*Task to complete*
Transcribe every line of the records below, keeping each one unchanged.

*Saved entries*
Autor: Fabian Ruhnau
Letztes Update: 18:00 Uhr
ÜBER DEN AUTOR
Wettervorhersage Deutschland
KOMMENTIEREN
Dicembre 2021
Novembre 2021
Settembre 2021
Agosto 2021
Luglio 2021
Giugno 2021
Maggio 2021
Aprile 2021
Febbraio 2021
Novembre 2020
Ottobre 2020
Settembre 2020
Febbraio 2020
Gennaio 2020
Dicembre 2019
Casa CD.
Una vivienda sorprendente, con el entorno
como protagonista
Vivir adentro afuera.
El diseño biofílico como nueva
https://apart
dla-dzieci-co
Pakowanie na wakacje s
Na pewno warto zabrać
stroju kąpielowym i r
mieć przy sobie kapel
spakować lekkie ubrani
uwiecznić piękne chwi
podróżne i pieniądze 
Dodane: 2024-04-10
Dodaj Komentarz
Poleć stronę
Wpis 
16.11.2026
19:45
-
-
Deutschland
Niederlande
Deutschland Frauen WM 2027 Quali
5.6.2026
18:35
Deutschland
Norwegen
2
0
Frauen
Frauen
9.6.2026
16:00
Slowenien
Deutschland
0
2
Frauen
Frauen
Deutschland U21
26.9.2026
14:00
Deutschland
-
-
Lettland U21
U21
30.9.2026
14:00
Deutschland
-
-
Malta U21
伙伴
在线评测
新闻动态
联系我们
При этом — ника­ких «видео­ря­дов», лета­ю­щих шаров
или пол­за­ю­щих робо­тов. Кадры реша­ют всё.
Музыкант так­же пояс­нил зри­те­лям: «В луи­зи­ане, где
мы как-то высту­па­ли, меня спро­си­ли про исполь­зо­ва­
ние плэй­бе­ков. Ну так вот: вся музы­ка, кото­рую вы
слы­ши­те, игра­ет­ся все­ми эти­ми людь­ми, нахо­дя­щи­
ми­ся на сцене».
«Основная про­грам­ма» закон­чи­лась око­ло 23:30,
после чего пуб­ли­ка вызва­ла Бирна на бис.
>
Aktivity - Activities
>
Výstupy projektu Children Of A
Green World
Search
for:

*Task result*
Autor: Fabian Ruhnau
Letztes Update: 18:00 Uhr
ÜBER DEN AUTOR
Wettervorhersage Deutschland
KOMMENTIEREN
Dicembre 2021
Novembre 2021
Settembre 2021
Agosto 2021
Luglio 2021
Giugno 2021
Maggio 2021
Aprile 2021
Febbraio 2021
Novembre 2020
Ottobre 2020
Settembre 2020
Febbraio 2020
Gennaio 2020
Dicembre 2019
Casa CD.
Una vivienda sorprendente, con el entorno
como protagonista
Vivir adentro afuera.
El diseño biofílico como nueva
https://apart
dla-dzieci-co
Pakowanie na wakacje s
Na pewno warto zabrać
stroju kąpielowym i r
mieć przy sobie kapel
spakować lekkie ubrani
uwiecznić piękne chwi
podróżne i pieniądze 
Dodane: 2024-04-10
Dodaj Komentarz
Poleć stronę
Wpis 
16.11.2026
19:45
-
-
Deutschland
Niederlande
Deutschland Frauen WM 2027 Quali
5.6.2026
18:35
Deutschland
Norwegen
2
0
Frauen
Frauen
9.6.2026
16:00
Slowenien
Deutschland
0
2
Frauen
Frauen
Deutschland U21
26.9.2026
14:00
Deutschland
-
-
Lettland U21
U21
30.9.2026
14:00
Deutschland
-
-
Malta U21
伙伴
在线评测
新闻动态
联系我们
При этом — ника­ких «видео­ря­дов», лета­ю­щих шаров
или пол­за­ю­щих робо­тов. Кадры реша­ют всё.
Музыкант так­же пояс­нил зри­те­лям: «В луи­зи­ане, где
мы как-то высту­па­ли, меня спро­си­ли про исполь­зо­ва­
ние плэй­бе­ков. Ну так вот: вся музы­ка, кото­рую вы
слы­ши­те, игра­ет­ся все­ми эти­ми людь­ми, нахо­дя­щи­
ми­ся на сцене».
«Основная про­грам­ма» закон­чи­лась око­ло 23:30,
после чего пуб­ли­ка вызва­ла Бирна на бис.
>
Aktivity - Activities
>
Výstupy projektu Children Of A
Green World
Search
for:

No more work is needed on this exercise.